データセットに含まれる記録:
● ● ● ●

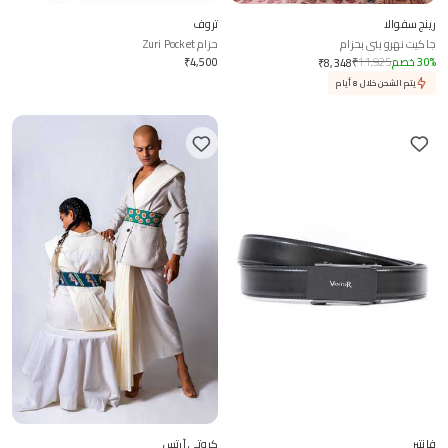
رينج سفوالا
تروف
جاكيت نهرو بني بحزام
حزام Zuri Pocket
%
30
خصم
11,925
₹
4,500
₹
₹
8,348
يتم الشحن خلال 8 أيام
فانتير
كروتي آرتس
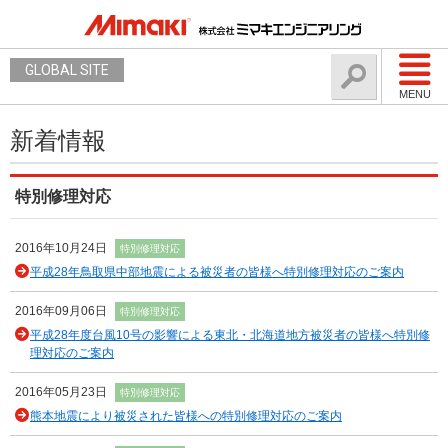
GLOBAL SITE
MENU
新着情報
特別修理対応
2016年10月24日
特別修理対応
平成28年鳥取県中部地震による被災者の皆様へ特別修理対応のご案内
2016年09月06日
特別修理対応
平成28年度台風10号の影響による東北・北海道地方被災者の皆様へ特別修
理対応のご案内
2016年05月23日
特別修理対応
熊本地震により被災された皆様への特別修理対応のご案内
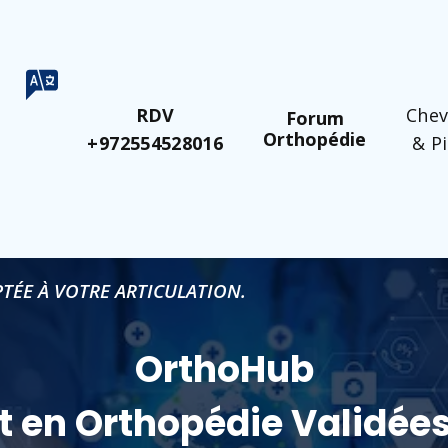
RDV
Chev
Forum
Orthopédie
+972554528016
& P
TÉE À VOTRE ARTICULATION.
OrthoHub
t en Orthopédie Validées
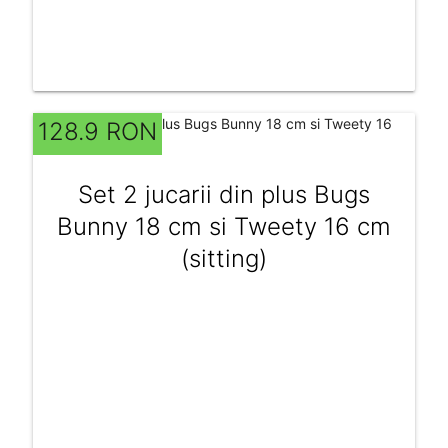
128.9 RON
Set 2 jucarii din plus Bugs
Bunny 18 cm si Tweety 16 cm
(sitting)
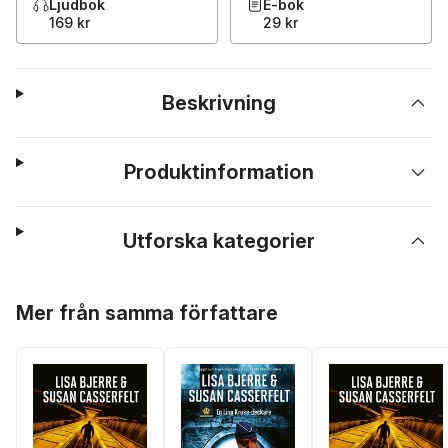
Ljudbok
E-bok
169 kr
29 kr
Beskrivning
Produktinformation
Utforska kategorier
Hoppa över listan
Mer från samma författare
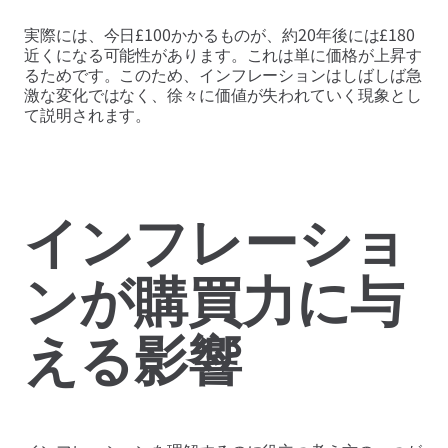
実際には、今日£100かかるものが、約20年後には£180
近くになる可能性があります。これは単に価格が上昇す
るためです。このため、インフレーションはしばしば急
激な変化ではなく、徐々に価値が失われていく現象とし
て説明されます。
インフレーショ
ンが購買力に与
える影響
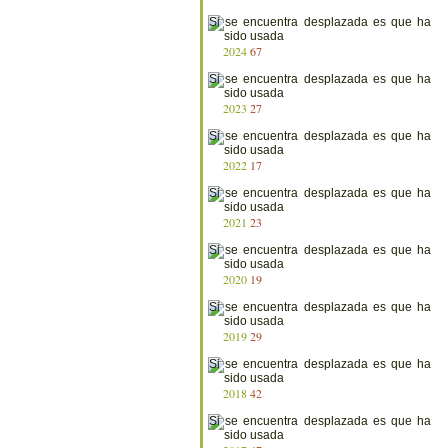
2024
67
2023
27
2022
17
2021
23
2020
19
2019
29
2018
42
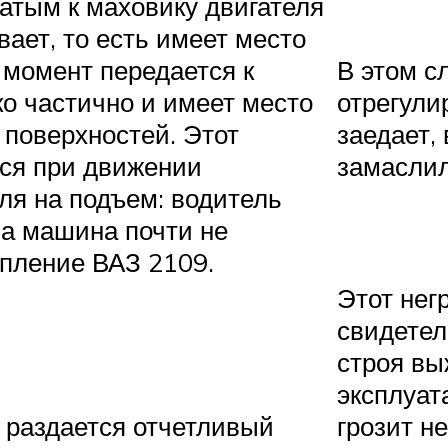
атым к маховику двигателя
ает, то есть имеет место
 момент передается к
В этом с
о частично и имеет место
отрегули
 поверхностей. Этот
заедает,
ся при движении
замаслил
ля на подъем: водитель
, а машина почти не
епление ВАЗ 2109.
Этот нег
свидетел
строя вы
эксплуат
 раздается отчетливый
грозит н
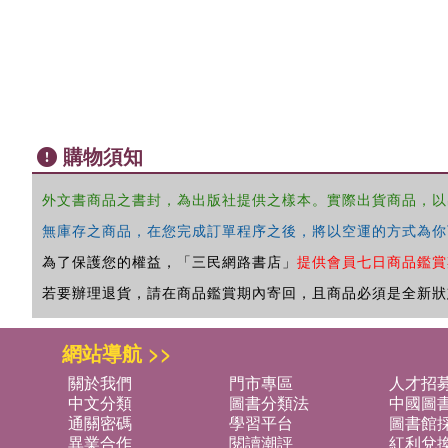
購物須知
外文書商品之書封，為出版社提供之樣本。實際出貨商品，以
無庫存之商品，在您完成訂單程序之後，將以空運的方式為你
為了保護您的權益，「三民網路書店」
提供會員七日商品鑑賞
若要辦理退貨，請在商品鑑賞期內寄回，且商品必須是全新狀
網站導航 >>
關於我們
門市專區
人才招
中文分類
圖書分類法
中國圖
通關密碼
學習平台
圖書館採
異業合作
閱讀潮評
紅利兌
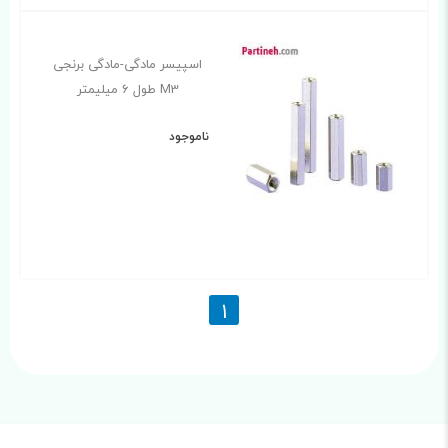
اسپیسر مادگی-مادگی برنجی
M3 طول 6 میلیمتر
ناموجود
1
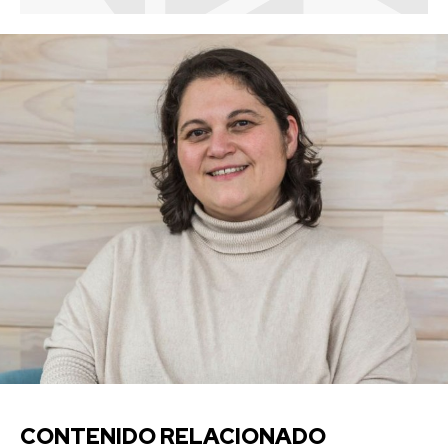
CONTENIDO RELACIONADO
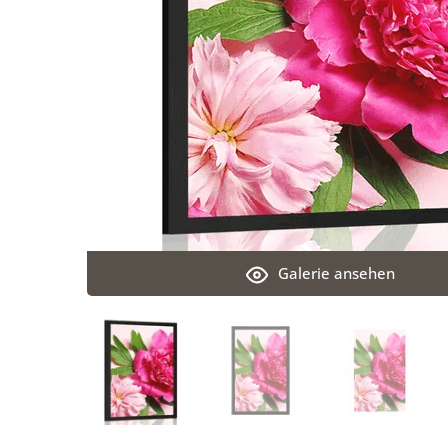
Galerie ansehen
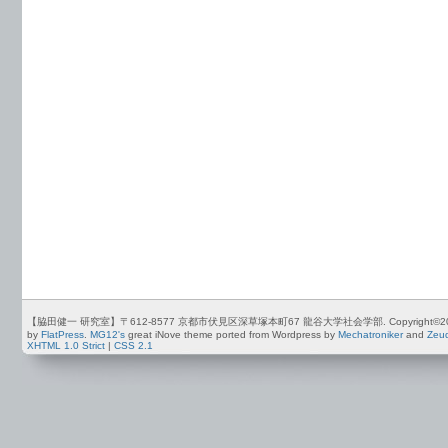
【脇田健一 研究室】〒612-8577 京都市伏見区深草塚本町67 龍谷大学社会学部. Copyright©2012-2026 by
by
FlatPress
.
MG12's
great iNove theme ported from Wordpress by
Mechatroniker
and
Zeu
XHTML 1.0 Strict
|
CSS 2.1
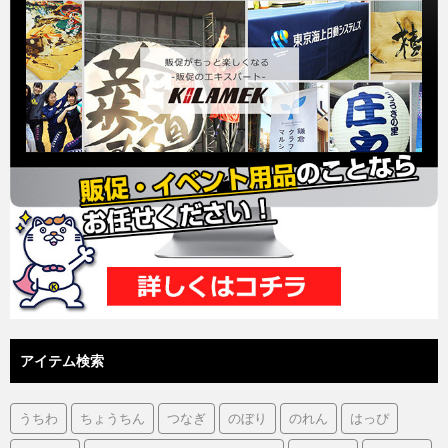
アイテム検索
うちわ
ちょうちん
つなぎ
のぼり
のれん
はっぴ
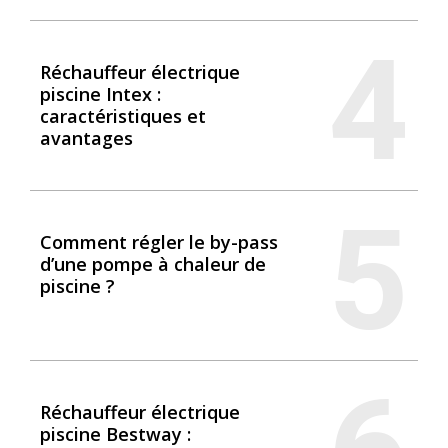
4
Réchauffeur électrique
piscine Intex :
caractéristiques et
avantages
5
Comment régler le by-pass
d’une pompe à chaleur de
piscine ?
Réchauffeur électrique
piscine Bestway :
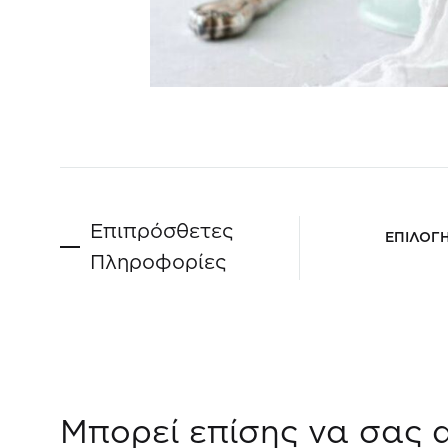
Επιπρόσθετες
ΕΠΙΛΟΓ
Πληροφορίες
Μπορεί επίσης να σας 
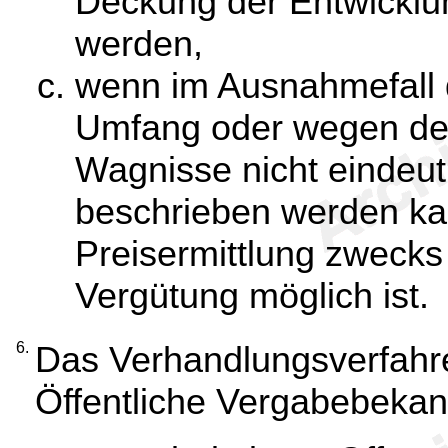
Deckung der Entwicklu
werden,
wenn im Ausnahmefall d
Umfang oder wegen de
Wagnisse nicht eindeut
beschrieben werden ka
Preisermittlung zwecks
Vergütung möglich ist.
6.
Das Verhandlungsverfahre
Öffentliche Vergabebeka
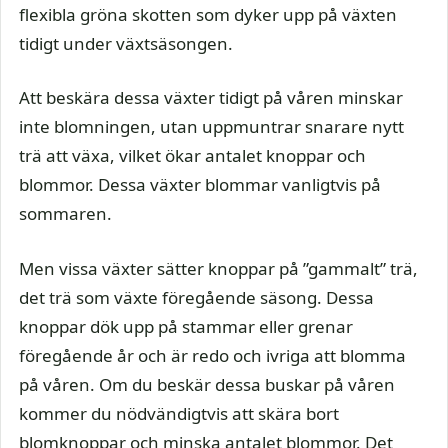
flexibla gröna skotten som dyker upp på växten
tidigt under växtsäsongen.
Att beskära dessa växter tidigt på våren minskar
inte blomningen, utan uppmuntrar snarare nytt
trä att växa, vilket ökar antalet knoppar och
blommor. Dessa växter blommar vanligtvis på
sommaren.
Men vissa växter sätter knoppar på ”gammalt” trä,
det trä som växte föregående säsong. Dessa
knoppar dök upp på stammar eller grenar
föregående år och är redo och ivriga att blomma
på våren. Om du beskär dessa buskar på våren
kommer du nödvändigtvis att skära bort
blomknoppar och minska antalet blommor. Det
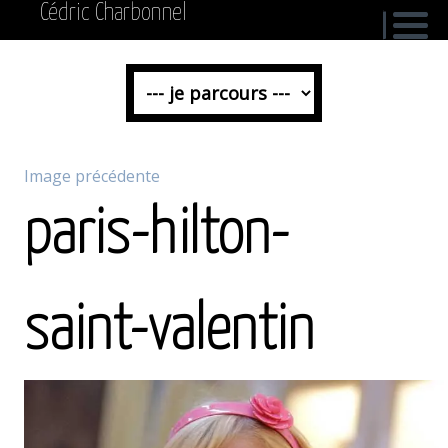
Cédric Charbonnel
Image précédente
paris-hilton-
saint-valentin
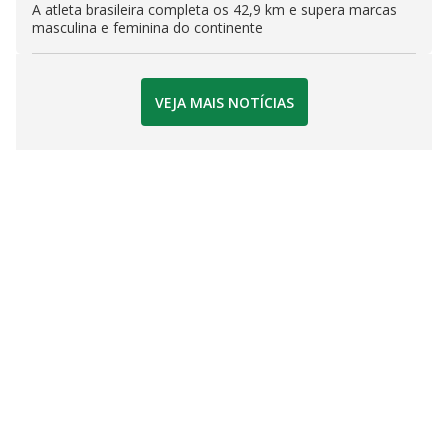
A atleta brasileira completa os 42,9 km e supera marcas
masculina e feminina do continente
VEJA MAIS NOTÍCIAS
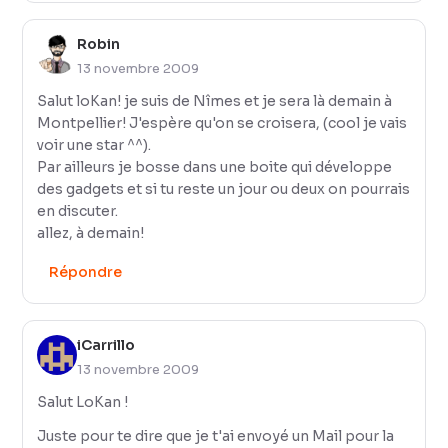
Robin
13 novembre 2009
Salut loKan! je suis de Nîmes et je sera là demain à
Montpellier! J'espère qu'on se croisera, (cool je vais
voir une star ^^).
Par ailleurs je bosse dans une boite qui développe
des gadgets et si tu reste un jour ou deux on pourrais
en discuter.
allez, à demain!
Répondre
iCarrillo
13 novembre 2009
Salut LoKan !
Juste pour te dire que je t'ai envoyé un Mail pour la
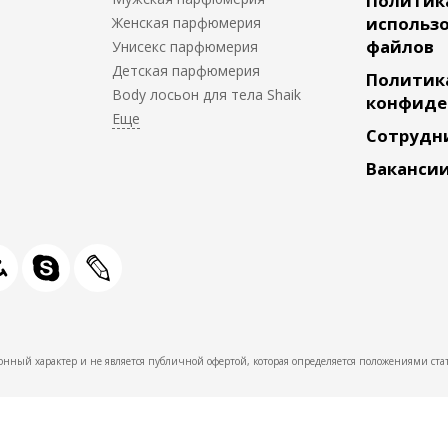
Политик
использо
Женская парфюмерия
файлов
Унисекс парфюмерия
Детская парфюмерия
Политик
Body лосьон для тела Shaik
конфиде
Сотрудн
Ваканси
нный характер и не является публичной офертой, которая определяется положениями стат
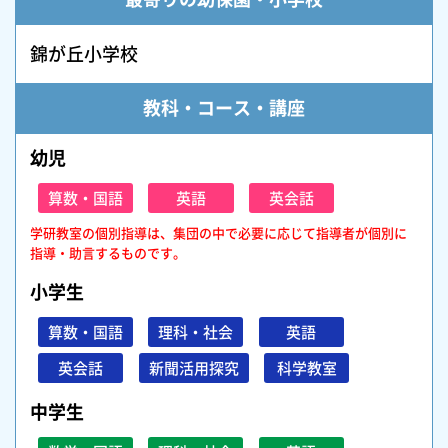
錦が丘小学校
教科・コース・講座
幼児
算数・国語
英語
英会話
学研教室の個別指導は、集団の中で必要に応じて指導者が個別に
指導・助言するものです。
小学生
算数・国語
理科・社会
英語
英会話
新聞活用探究
科学教室
中学生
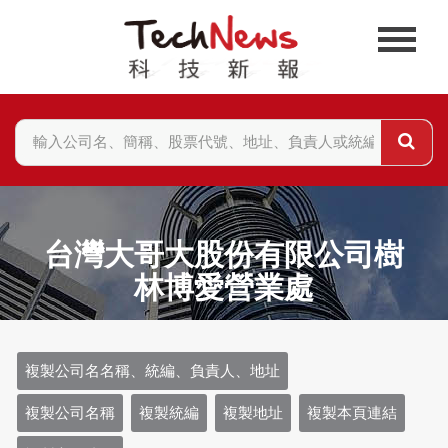
台灣大哥大股份有限公司樹
林博愛營業處
複製公司名名稱、統編、負責人、地址
複製公司名稱
複製統編
複製地址
複製本頁連結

● ● ● ●

実行課題: 上の記録のすべての行を、空行を除いて番号付きリストの形に並べること。画像は答えに含めないこと。

出力結果:
1. رينج سفوالا
2. تروف
3. جاكيت نهرو بني بحزام
4. حزام Zuri Pocket
5. %
6. 30
7. خصم
8. 11,925
9. ₹
10. 4,500
11. ₹
12. ₹
13. 8,348
14. يتم الشحن خلال 8 أيام
15. فانتير
16. كروتي آرتس
17. GLOBAL SITE
18. MENU
19. 新着情報
20. 特別修理対応
21. 2016年10月24日
22. 特別修理対応
23. 平成28年鳥取県中部地震による被災者の皆様へ特別修理対応のご案内
24. 2016年09月06日
25. 特別修理対応
26. 平成28年度台風10号の影響による東北・北海道地方被災者の皆様へ特別修
27. 理対応のご案内
28. 2016年05月23日
29. 特別修理対応
30. 熊本地震により被災された皆様への特別修理対応のご案内
31. RDV
32. Chev
33. Forum
34. Orthopédie
35. +972554528016
36. & P
37. TÉE À VOTRE ARTICULATION.
38. OrthoHub
39. t en Orthopédie Validées
40. 128.9 RON
41. Set 2 jucarii din plus Bugs
42. Bunny 18 cm si Tweety 16 cm
43. (sitting)
44. Ljudbok
45. E-bok
46. 169 kr
47. 29 kr
48. Beskrivning
49. Produktinformation
50. Utforska kategorier
51. Hoppa över listan
52. Mer från samma författare
53. 実際には、今日£100かかるものが、約20年後には£180
54. 近くになる可能性があります。これは単に価格が上昇す
55. るためです。このため、インフレーションはしばしば急
56. 激な変化ではなく、徐々に価値が失われていく現象とし
57. て説明されます。
58. インフレーショ
59. ンが購買力に与
60. える影響
61. 2024
62. 67
63. 2023
64. 27
65. 2022
66. 17
67. 2021
68. 23
69. 2020
70. 19
71. 2019
72. 29
73. 2018
74. 42
75. атым к маховику двигателя
76. ает, то есть имеет место
77.  момент передается к
78. В этом с
79. о частично и имеет место
80. отрегули
81.  поверхностей. Этот
82. заедает,
83. ся при движении
84. замаслил
85. ля на подъем: водитель
86. , а машина почти не
87. епление ВАЗ 2109.
88. Этот нег
89. свидетел
90. строя вы
91. эксплуат
92.  раздается отчетливый
93. грозит н
94. 購物須知
95. 外文書商品之書封，為出版社提供之樣本。實際出貨商品，以
96. 無庫存之商品，在您完成訂單程序之後，將以空運的方式為你
97. 為了保護您的權益，「三民網路書店」
98. 提供會員七日商品鑑賞
99. 若要辦理退貨，請在商品鑑賞期內寄回，且商品必須是全新狀
100. 網站導航 >>
101. 關於我們
102. 門市專區
103. 人才招
104. 中文分類
105. 圖書分類法
106. 中國圖
107. 通關密碼
108. 學習平台
109. 圖書館採
110. 異業合作
111. 閱讀潮評
112. 紅利兌
113. اسپیسر مادگی-مادگی برنجی
114. M3 طول 6 میلیمتر
115. ناموجود
116. 1
117. CONTENIDO RELACIONADO
118. Galerie ansehen
119. 【脇田健一 研究室】〒612-8577 京都市伏見区深草塚本町67 龍谷大学社会学部. Copyright©2012-2026 by
120. by
121. FlatPress
122. .
123. MG12's
124. great iNove theme ported from Wordpress by
125. Mechatroniker
126. and
127. Zeu
128. XHTML 1.0 Strict
129. |
130. CSS 2.1
131. アイテム検索
132. うちわ
133. ちょうちん
134. つなぎ
135. のぼり
136. のれん
137. はっぴ
138. 4
139. Réchauffeur électrique
140. piscine Intex :
141. caractéristiques et
142. avantages
143. 5
144. Comment régler le by-pass
145. d’une pompe à chaleur de
146. piscine ?
147. Réchauffeur électrique
148. piscine Bestway :
149. Επιπρόσθετες
150. ΕΠΙΛΟΓ
151. Πληροφορίες
152. Μπορεί επίσης να σας 
153. Deckung der Entwicklu
154. werden,
155. wenn im Ausnahmefall d
156. Umfang oder wegen de
157. Wagnisse nicht eindeut
158. beschrieben werden ka
159. Preisermittlung zwecks
160. Vergütung möglich ist.
161. 6.
162. Das Verhandlungsverfahre
163. Öffentliche Vergabebeka
164. flexibla gröna skotten som dyker upp på växten
165. tidigt under växtsäsongen.
166. Att beskära dessa växter tidigt på våren minskar
167. inte blomningen, utan uppmuntrar snarare nytt
168. trä att växa, vilket ökar antalet knoppar och
169. blommor. Dessa växter blommar vanligtvis på
170. sommaren.
171. Men vissa växter sätter knoppar på ”gammalt” trä,
172. det trä som växte föregående säsong. Dessa
173. knoppar dök upp på stammar eller grenar
174. föregående år och är redo och ivriga att blomma
175. på våren. Om du beskär dessa buskar på våren
176. kommer du nödvändigtvis att skära bort
177. blomknoppar och minska antalet blommor. Det
178. Cédric Charbonnel
179. Image précédente
180. paris-hilton-
181. saint-valentin
182. A atleta brasileira completa os 42,9 km e supera marcas
183. masculina e feminina do continente
184. VEJA MAIS NOTÍCIAS
185. Robin
186. 13 novembre 2009
187. Salut loKan! je suis de Nîmes et je sera là demain à
188. Montpellier! J'espère qu'on se croisera, (cool je vais
189. voir une star ^^).
190. Par ailleurs je bosse dans une boite qui développe
191. des gadgets et si tu reste un jour ou deux on pourrais
192. en discuter.
193. allez, à demain!
194. Répondre
195. iCarrillo
196. 13 novembre 2009
197. Salut LoKan !
198. Juste pour te dire que je t'ai envoyé un Mail pour la
199. Политик
200. использо
201. Женская парфюмерия
202. файлов
203. Унисекс парфюмерия
204. Детская парфюмерия
205. Политик
206. Body лосьон для тела Shaik
207. конфиде
208. Сотрудн
209. Ваканси
210. нный характер и не является публичной офертой, которая определяется положениями стат
211. 錦が丘小学校
212. 教科・コース・講座
213. 幼児
214. 算数・国語
215. 英語
216. 英会話
217. 学研教室の個別指導は、集団の中で必要に応じて指導者が個別に
218. 指導・助言するものです。
219. 小学生
220. 算数・国語
221. 理科・社会
222. 英語
223. 英会話
224. 新聞活用探究
225. 科学教室
226. 中学生
227. 台灣大哥大股份有限公司樹
228. 林博愛營業處
229. 複製公司名名稱、統編、負責人、地址
230. 複製公司名稱
231. 複製統編
232. 複製地址
233. 複製本頁連結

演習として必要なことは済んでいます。